And I know that some of you are in that position right now.
However, others of you are truly enjoying what you believe to be the good life. Money isn’t tight, your children are succeeding, and your marriage is flourishing.
On top of that, we’re all so different. Though our sins may be similar, the unique mixture of personality and philosophy produces a nearly endless spectrum of humanity. A testament — no doubt — to our Lord’s creativity and sins destructive capabilities.
And yet, God’s Word is relevant and applicable to us all.
It meets us exactly where we need it.
You may have children who take too long in the bathroom or your daughter may have gotten an abortion.
Your son may cry when he’s dropped off at school or he may throw a book through the window when he doesn’t get his way.
Your two year old may have discovered the word “no,” or your sixteen year old may have cut herself.
Regardless, God’s Word has the answers.
And that’s why we’re here today.
But before we continue, if TLP has been blessing to you and your family, will you please take a moment to rate and review us on iTunes. If would be such a blessing.
Okay, so what beautiful Truth does the Bible have for us today.
You don’t have to know anything about the Bible to be familiar with the phrase, “You reap what you sow.”
But what was God trying to communicate by that Truth?
The principle is simple enough. If you plant corn, you’re not going to reap pears. You’re going to reap corn.
The most famous passage to teach this lesson is Galatians 6:7-10; which says, “Do not be deceived: God is not mocked, for whatever one sows, that will he also reap. For the one who sows to his own flesh will from the flesh reap corruption, but the one who sows to the Spirit will from the Spirit reap eternal life. And let us not grow weary of doing good, for in due season we will reap, if we do not give up. So then, as we have opportunity, let us do good to everyone, and especially to those who are of the household of faith.”
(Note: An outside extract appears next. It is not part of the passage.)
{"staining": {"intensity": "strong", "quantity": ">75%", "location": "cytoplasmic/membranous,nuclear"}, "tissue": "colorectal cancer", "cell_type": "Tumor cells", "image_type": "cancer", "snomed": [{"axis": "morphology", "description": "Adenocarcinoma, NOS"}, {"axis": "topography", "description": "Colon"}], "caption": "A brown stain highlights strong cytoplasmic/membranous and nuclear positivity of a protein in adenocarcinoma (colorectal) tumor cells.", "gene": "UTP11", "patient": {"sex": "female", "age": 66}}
There is so much going on in this passage, but I am going to save its exegesis for the end.
First, we’re going to look quickly at eight other passages.
The first three I want to read all illustrate the consequences of sowing sin.
Job 4:8, “As I have seen, those who plow iniquity and sow trouble reap the same.”
Proverbs 22:8, “Whoever sows injustice will reap calamity.”
Hosea 8:7, “For they sow the wind, and they shall reap the whirlwind.”
That last verse is talking about sowing vanity — that which is worthless — and reaping destruction.
1. Here’s our first Truth for the day.
Mark it down, dads and moms, sin hurts. When you sin against your family, you will reap destruction.
This happens when we parent in anger or fear or depression.
This happens when we selfishly argue for our own way.
This happens when we sacrifice our actions, words, emotions, and thoughts on the Altar to Self.
And the same goes for your kids.
You may be listening today with a heavy heart because you feel like you’re reaping nothing but pain and misery in your marriage.
You may feel that relationships with your children are nothing but tense, rocky, heated, and broken.
If that’s the case, you know that sin is an issue.
“Of course!” you say. “I knew that!”
But, my friends, don’t assume that the sin is being sown merely by your children or spouse. Yes, you child is rebelling by refusing to eat her broccoli. Yes, your junior higher is being lazy at school. Yes, your seventeen year old refuses to introduce you to his friends.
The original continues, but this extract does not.